I see that I last wrote on this topic just over two weeks ago. There was a four day holiday for the Jewish New Year and yesterday I started a ten day holiday for the 'Festival of Booths' (as it is quaintly called in English). I've been using this time to progress on the literature review, and indeed my aim is to complete a draft by the end of this holiday period which I can then send to my supervisor.
I was fairly bogged down at the start with the first section, ERP history and future, which has developed into a grab-bag of subjects. This has been written more in the style of the research proposal with many direct quotes from papers, but there is also a certain amount of discussion and criticism.
The second section deals with previous literature surveys: the research proposal mentioned two such surveys but ignored a third which I had printed but decided not to use. For the literature review, I greatly extended my coverage of the first two surveys (adding critical comments), included the third then found two more surveys which I read, included and reviewed.
The meat of the literature review is the third section devoted to case studies of ERP implementations. At first, this started very slowly but once I got going, I was completing one or two reviews a day, as well as finding more material for future review. This section was completed (at least, for the time being) yesterday with several reviews added: it now comprises reviews of 23 different papers along with a long conclusions section. There was actually a 24th paper, but I decided not to include this as it wasn't very recent and held virtually no relevant information.
I have now embarked on the fourth section of the review, which will discuss psychological factors.
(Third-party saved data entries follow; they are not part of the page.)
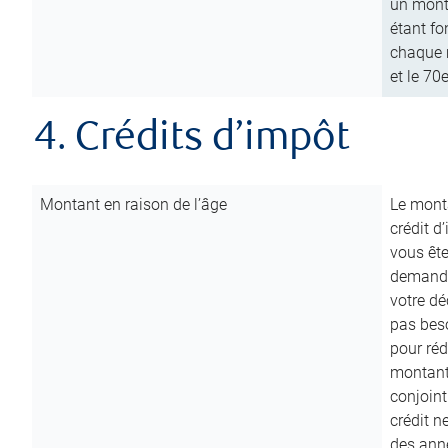
un mont
étant fo
chaque m
et le 70
4. Crédits d’impôt
Montant en raison de l’âge
Le monta
crédit d
vous êt
demande
votre dé
pas beso
pour réd
montant 
conjoint
crédit n
des anné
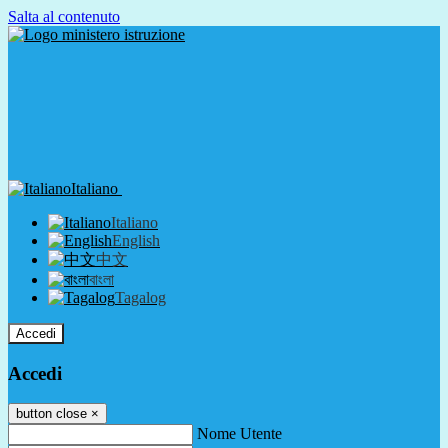
Salta al contenuto
Italiano
Italiano
English
中文
বাংলা
Tagalog
Accedi
Accedi
button close
×
Nome Utente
This is going to be problematic for me as I imagine that the papers will generally be more theoretical than practical. To get started, I reviewed two PhD theses about self-efficacy which I had already mentioned in the research proposal.
When I wrote the research proposal, I generally read only the introductions to all the papers and ignored the methodology; this time around, I am ignoring the introductions and reading closely the methodology sections. Thus one of the above theses was fairly easy to review as it discussed an experiment held in a university, whereas the second was very hard as it was based on interviews held with employees and was structured in a manner not amenable for extracting facts about self-efficacy.
I have printed an article on self efficacy which was published earlier this year; I'm going to read this shortly and hopefully will review it today. I have just found another recently published paper on self-efficacy which I will print tomorrow then review it. I find it very difficult to read papers when they are displayed on the screen: it's much easier to read printed copy, allowing one to go back and forth within the paper. On the other hand, I save everything as it's easy to find a passage, copy it from the original then paste it into my work (always acknowledging the source!).
I received an intriguing letter from the university a week ago: someone in Israel wants to enroll in the DBA programme and asked whether there were other students here. I contacted him and tried to explain as much as possible, trying also to gauge what his motives are. The doctorate is a long and lonely path which requires time and commitment, and I wanted him to make sure that he had the necessary time and commitment. I know that he sent off his application form the other day but I doubt that I'll be hearing from him for a few months until the new semester starts. It will be nice to mentor someone.